Question

True or False If \(d y / d x=k y,\) then \(y=e^{k x}+C .\) Justify your answer.

Short answer

True. The solution to the differential equation \(dy/dx = ky\) is indeed \(y = e^{kx} + C\), after considering \(C\) as a general constant that allows for negative and non-integer values.

Step-by-step solution

Understand the differential equation

The given differential equation is \(dy/dx = ky\), where \(y\) is the function of \(x\) that we need to find. This is a first-order linear differential equation.

Separate the variables

Rearrange the equation to separate the variables \(y\) and \(x\): \(dy/y = kdx\)

Integrate both sides

The next step is to integrate both sides of the equation, \(\int dy/y = \int k dx\), which yields \(ln |y| = kx + C_1\), where \(C_1\) is the constant of integration.

Solve for y

By taking the exponential of both sides, the differential equation solution is found as \(y = e^{kx+C_1} = Ce^{kx}\), where \(C = e^{C_1}\) is an arbitrary constant, equivalent to the constant in the proposed solution.

Compare with given solution

The solution obtained is \(y = Ce^{kx}\), which is the same form as the given solution \(y = e^{kx}+C\) if we consider the constant \(C\) in general terms, allowing for negative and non-integer values.

Key concepts

Differential Equation

A differential equation is a mathematical equation that relates some function with its derivatives. In practice, these equations are used to model the behavior of complex systems, such as physical processes, biological systems, or economic models. The equation given in the exercise, \(dy/dx = ky\), is a classic example of a first-order linear differential equation. This means it involves a first derivative of the unknown function \(y\) and the equation is linear with respect to \(y\) and \(dy/dx\).

Understanding differential equations involves determining the function \(y\) that satisfies the relationship outlined by the derivative \(dy/dx\). The solution to such an equation can often describe how a physical quantity changes over time or space when subjected to some kind of consistent relationship or force, represented here by the constant \(k\).

Separable Variables

Separable variables is a method used to solve a specific type of differential equation. In essence, this method involves rearranging the equation so that each variable and its corresponding differentials are on opposite sides of the equation.

In our example, the equation \(dy/dx = ky\) is manipulated by dividing both sides by \(y\) and multiplying by \(dx\) to give \(dy/y = k dx\). This rearrangement means that all terms involving \(y\) are on one side of the equation and all terms involving \(x\) are on the other, thus they are 'separated'. The importance of this step is that it allows us to use integration on each side independently to find the function \(y\) that satisfies the original equation.

Integration

Integration is the process of finding the integral of a function, which is the reverse operation of differentiation. When we integrate, we are essentially finding the area under the curve of a graph of the function. With separable variables, after we have isolated \(y\) and \(x\) on different sides of the equation, we integrate both sides to solve for our unknown function \(y\).

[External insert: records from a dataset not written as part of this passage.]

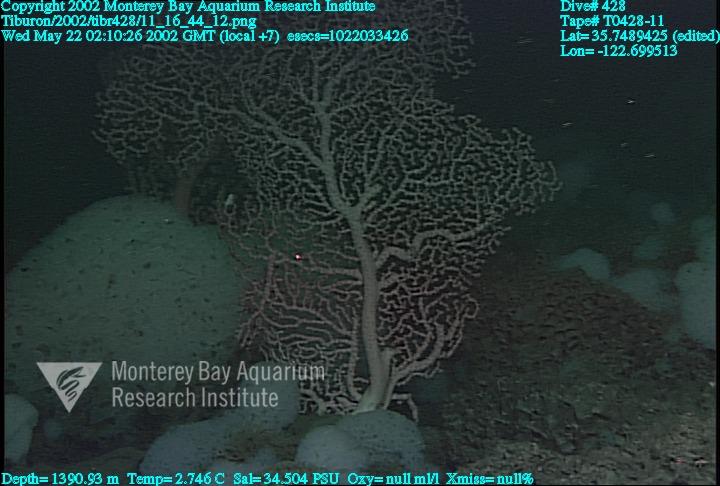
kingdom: Animalia
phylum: Porifera
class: Hexactinellida
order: Sceptrulophora
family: Farreidae
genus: Farrea
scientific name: Farrea occa
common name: Reversed glass sponge
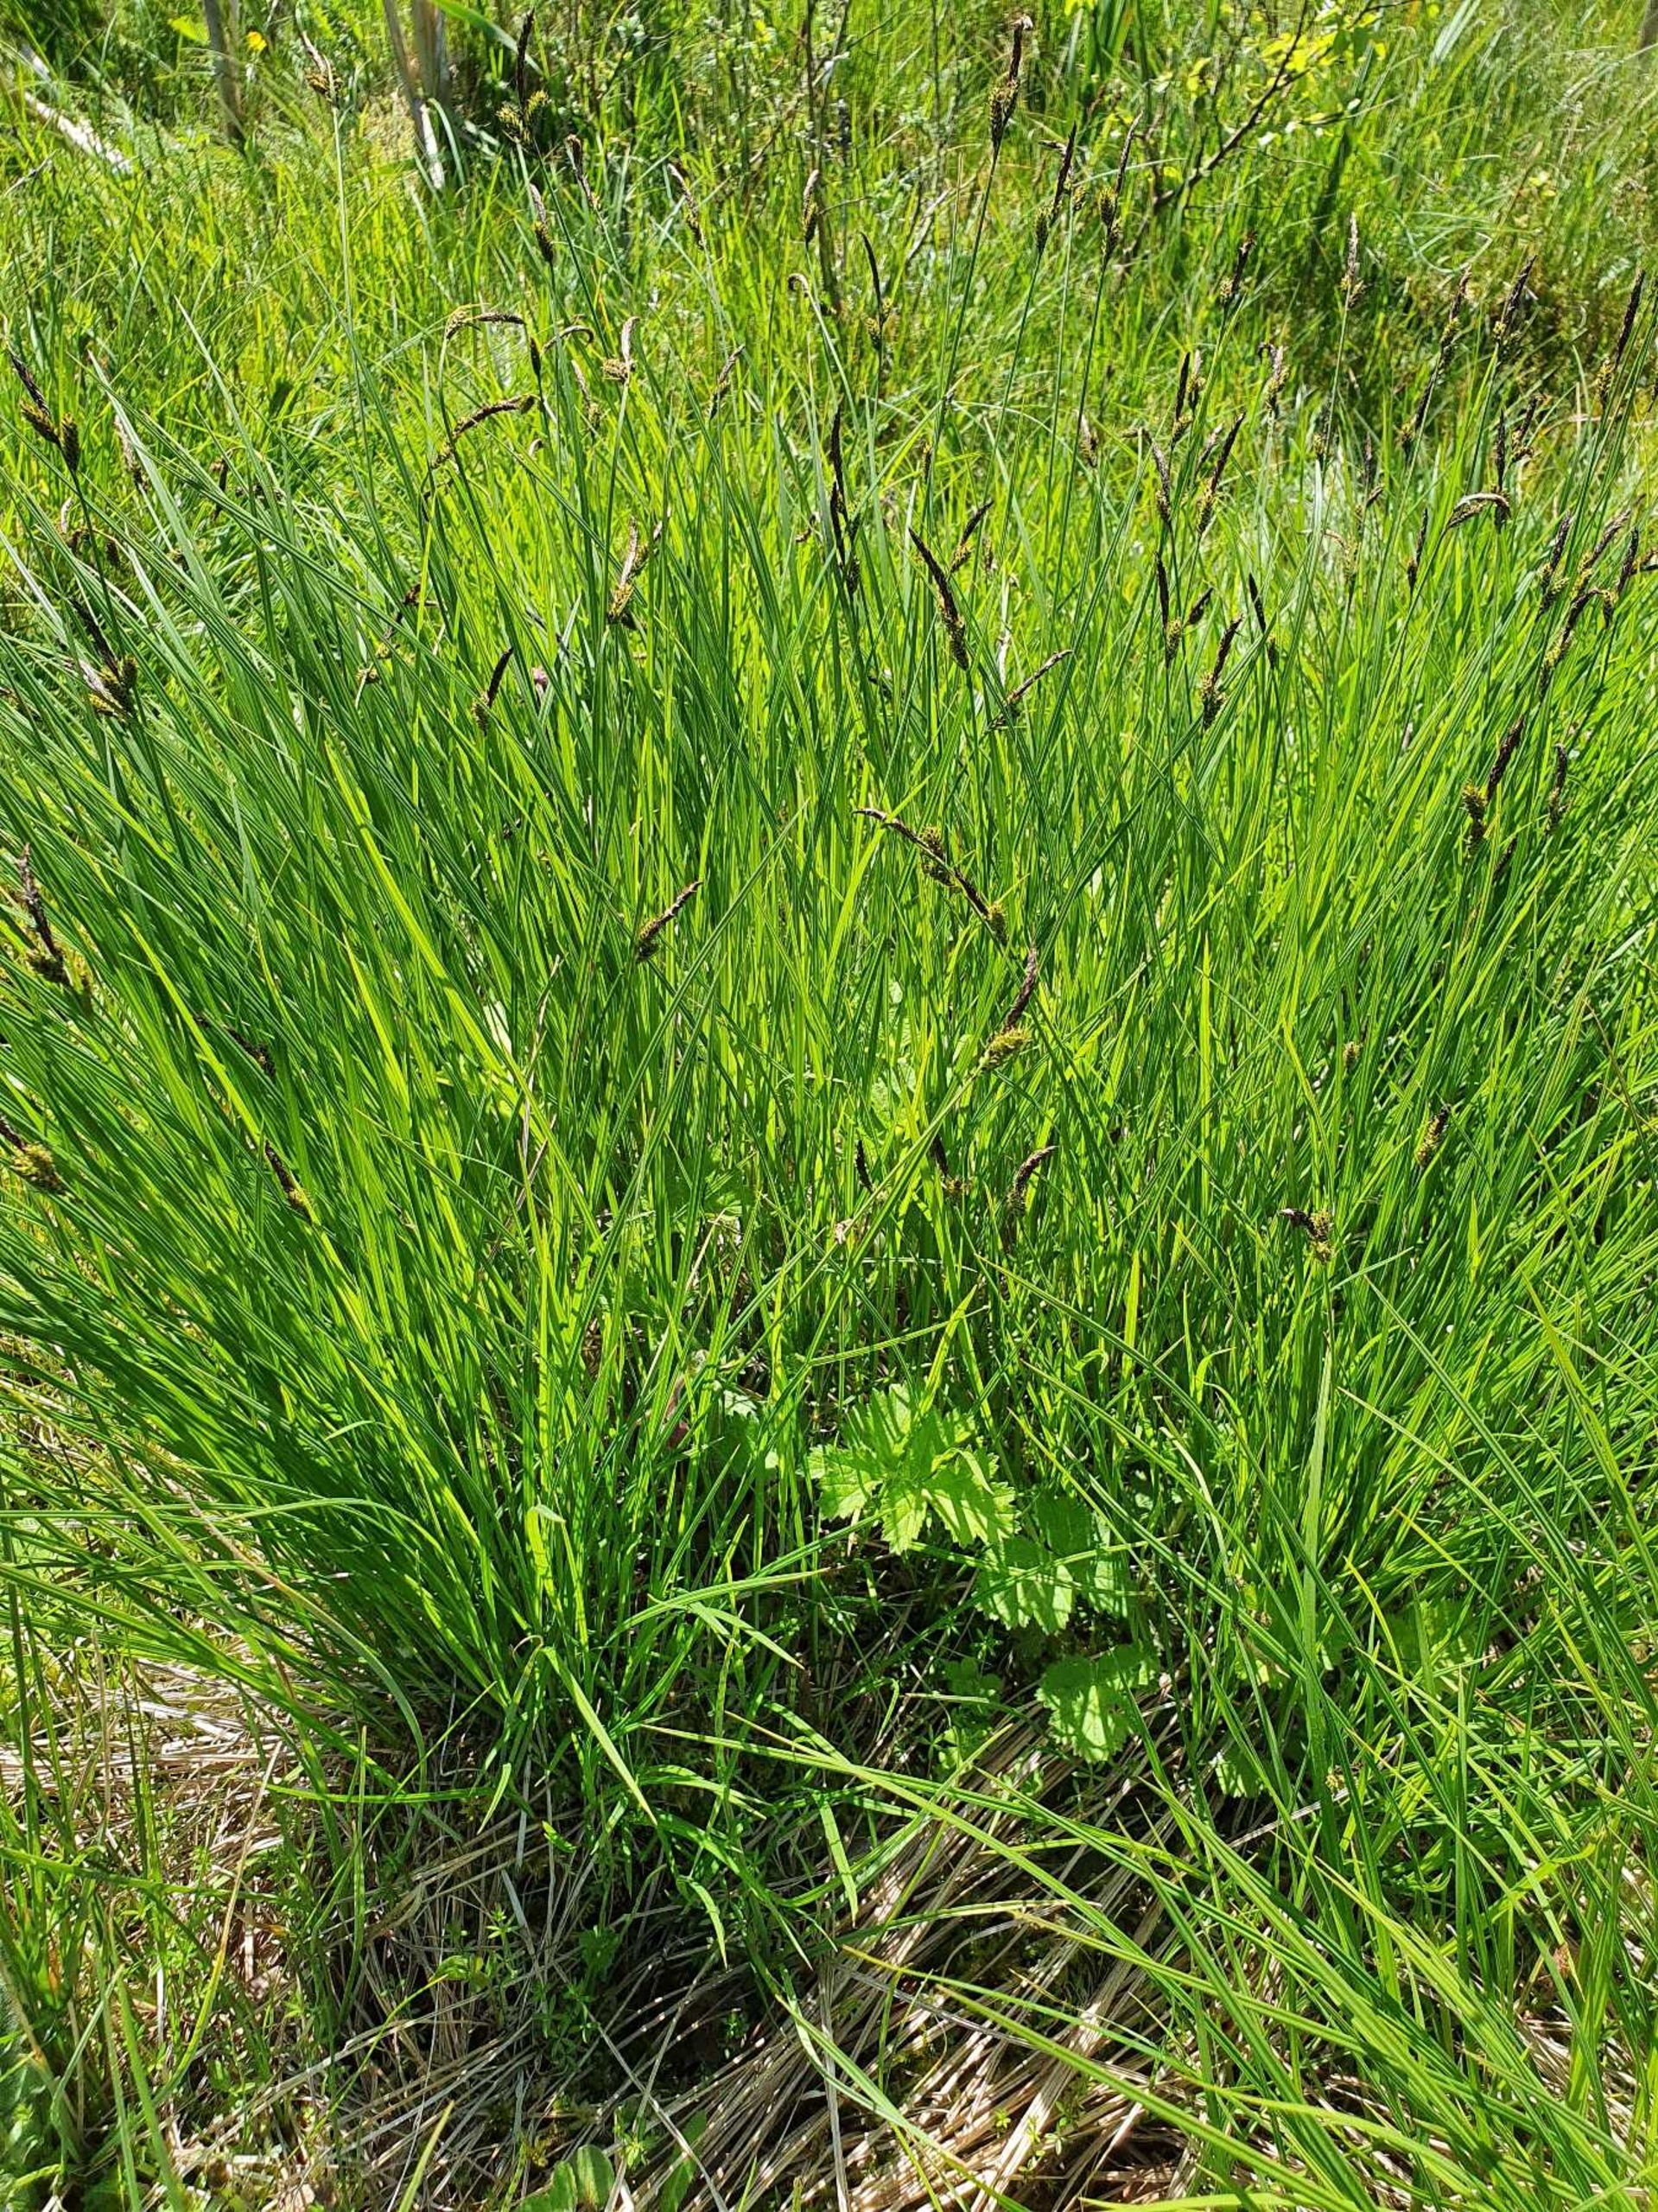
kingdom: Plantae
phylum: Tracheophyta
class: Liliopsida
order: Poales
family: Cyperaceae
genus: Carex
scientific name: Carex cespitosa
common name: Tue-star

For the given equation \(dy/y = k dx\), integrating both sides leads us to \(\ln |y| = kx + C_1\), where \(C_1\) represents the constant of integration—a value that we determine based on initial conditions or other criteria. This step moves us closer to expressing the function \(y\) explicitly in terms of \(x\).

Exponential Function

The exponential function is a mathematical function denoted as \(e^x\), where \(e\) is Euler's number, an irrational and transcendental number approximately equal to 2.71828. This function is unique because it is its own derivative and integral, which makes it extremely important in the calculus of differential equations.

Once we have our integrated result \(\ln |y| = kx + C_1\), we can solve for \(y\) by taking the exponential of both sides, resulting in \(y = e^{kx + C_1}\). It's critical to realize that the constant \(C_1\) within the exponent can be expressed as \(Ce^{kx}\), where \(C = e^{C_1}\) is a new constant. The exponential function in our solution indicates that \(y\) grows or decays exponentially based on the sign and value of the constant \(k\), an insight that applies across numerous fields, from physics to finance.